News / TODO / Roadmap

News

v0.6.0: This is a huge step for the software, and a lot of the API modification is expected. Beside that, the software name change (some other triflow was there before this one). All change will not be documented : they are numerous and it should be considered as a new, more capable and performant software.

As the main improvement :

  • Real arbitrary boundary condition: complex boundary conditions are properly dealt with and the domain where they should be applied are automatically detected by the solver.

  • Arbitrary dimension: the software is now able to deal with 2D / 3D (and more) and not only 1D cases.

  • Auxiliary definition allow the user to define intermediary variables, making the model writing easier.

  • The core dependencies have been decreased, and there is the possibility the select some extra dependency. In particular, theano is not used anymore, allowing easier installation (especially for windows users).

  • skfdiff[interactive] allow interactive work with the jupyter notebook.

  • skfdiff[numba] make the numba backend available if the non-python dep of numba are available on the computer (see the numba doc).

v0.5.1:

  • remove some model arguments (simplify, fdiff_jac) that was undocumented.

  • make Simulation, Fields, Container, Model pickables in order to improve multiprocessing usage of the library

v0.5.0:

  • WARNING: some part of the API has changed:

    • Simulation signature has changed. t arg is now optional (with t=0) as default and physical_parameters is now parameters.

    • The displays have been completely rewritten, and the previous API is depreciated. Users are encouraged to modify their scripts or to stick to the ^0.4 skfdiff versions.

  • move schemes from plugins to core

  • backends: remove tensorflow, add numpy which is way slower but has no compilation overhead.

  • displays and containers are connected to the simulation via streamz

  • add post-processing.

  • real-time display is now based on [Holoviews](https://holoviews.org/). Backward compatibility for display is broken and users are encouraged to modify their scripts or to stick to the ^0.4 skfdiff versions.

  • use poetry to manage dependencies.

  • use tqdm to display simulation update.

v0.4.12:

  • give user choice of backend

    • get out tensorflow backend (not really efficient for increased maintenance cost).

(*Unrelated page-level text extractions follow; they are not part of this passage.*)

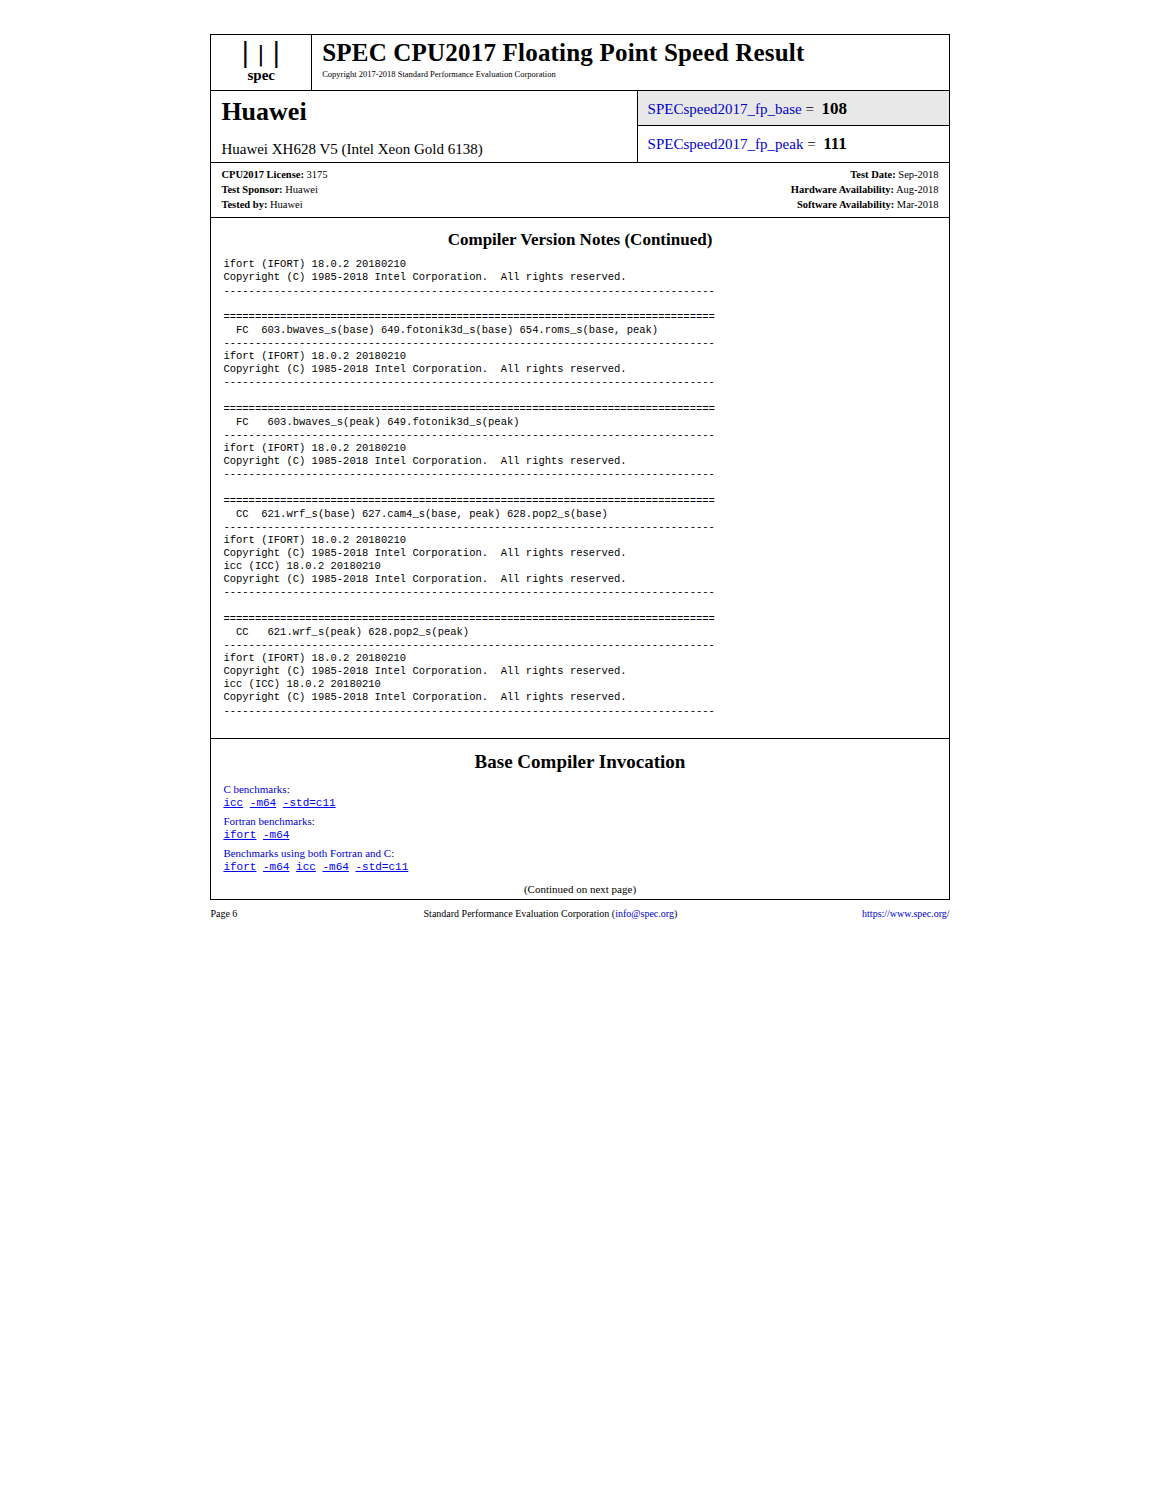|||
spec
SPEC CPU2017 Floating Point Speed Result
Copyright 2017-2018 Standard Performance Evaluation Corporation
Huawei
Huawei XH628 V5 (Intel Xeon Gold 6138)
SPECspeed2017_fp_base = 108
SPECspeed2017_fp_peak = 111
CPU2017 License: 3175
Test Sponsor: Huawei
Tested by: Huawei
Test Date: Sep-2018
Hardware Availability: Aug-2018
Software Availability: Mar-2018
Compiler Version Notes (Continued)
ifort (IFORT) 18.0.2 20180210
Copyright (C) 1985-2018 Intel Corporation.  All rights reserved.
------------------------------------------------------------------------------

==============================================================================
  FC  603.bwaves_s(base) 649.fotonik3d_s(base) 654.roms_s(base, peak)
------------------------------------------------------------------------------
ifort (IFORT) 18.0.2 20180210
Copyright (C) 1985-2018 Intel Corporation.  All rights reserved.
------------------------------------------------------------------------------

==============================================================================
  FC   603.bwaves_s(peak) 649.fotonik3d_s(peak)
------------------------------------------------------------------------------
ifort (IFORT) 18.0.2 20180210
Copyright (C) 1985-2018 Intel Corporation.  All rights reserved.
------------------------------------------------------------------------------

==============================================================================
  CC  621.wrf_s(base) 627.cam4_s(base, peak) 628.pop2_s(base)
------------------------------------------------------------------------------
ifort (IFORT) 18.0.2 20180210
Copyright (C) 1985-2018 Intel Corporation.  All rights reserved.
icc (ICC) 18.0.2 20180210
Copyright (C) 1985-2018 Intel Corporation.  All rights reserved.
------------------------------------------------------------------------------

==============================================================================
  CC   621.wrf_s(peak) 628.pop2_s(peak)
------------------------------------------------------------------------------
ifort (IFORT) 18.0.2 20180210
Copyright (C) 1985-2018 Intel Corporation.  All rights reserved.
icc (ICC) 18.0.2 20180210
Copyright (C) 1985-2018 Intel Corporation.  All rights reserved.
------------------------------------------------------------------------------
Base Compiler Invocation
C benchmarks:
icc -m64 -std=c11
Fortran benchmarks:
ifort -m64
Benchmarks using both Fortran and C:
ifort -m64 icc -m64 -std=c11
(Continued on next page)
Page 6
Standard Performance Evaluation Corporation (info@spec.org)
https://www.spec.org/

    • give access to theano and numpy backend

  • upwind scheme support

  • using xarray as fields backend, allowing easy post process and save

  • update display and containers

  • adding repr string to all major classes

v0.4.7:

  • adding tensor flow support with full testing

  • adding post-processing in bokeh fields display

Roadmap / TODO list

The following items are linked to a better use of solid external libs:

  • change all the display and container workflow:

    • use streamz to allow pipeline like way to add display / probing / post-process

    • use holoviews as main way to do real-time plotting

    • use xarray multi netcdf files to reduce IO lack of performance

  • better use of external solving lib:

    • merge skfdiff.plugins.schemes and scipy.integrate.OdeSolver API

    • use scipy.integrate.solve_ivp for skfdiff temporal scheme solving (making it more robust)

    • main goal is to have better two-way integration with scipy

These are linked to the skfdiff core

  • build a robust boundary condition API

  • work on dimension extension, allowing 2D resolution and more

  • allow heterogeneous grid (variable with different dimensions)

    • internal computation that deal heterogeneous grid

    • aggregation function (mean, integrate, min/max, localized probe)

  • allow auxiliary function to make some complex model easier to write

  • allow a choice on the finite difference scheme, on a global way or term by term (core implemented, need user api)

  • test and propose other backends (Cython, numba, pythran?)

  • work on adaptive spatial and temporal mesh

These are “behind-the scene” that are important for code maintainability

  • make a class that is able to deal with boundary condition logic and complexity

  • change the name of the package

  • Use appveyor for windows tests

  • use the gitlab continuous deployment to build and upload the doc.

These are far away but can be very interesting:

  • implement continuation algorithm working with skfdiff (separate project?)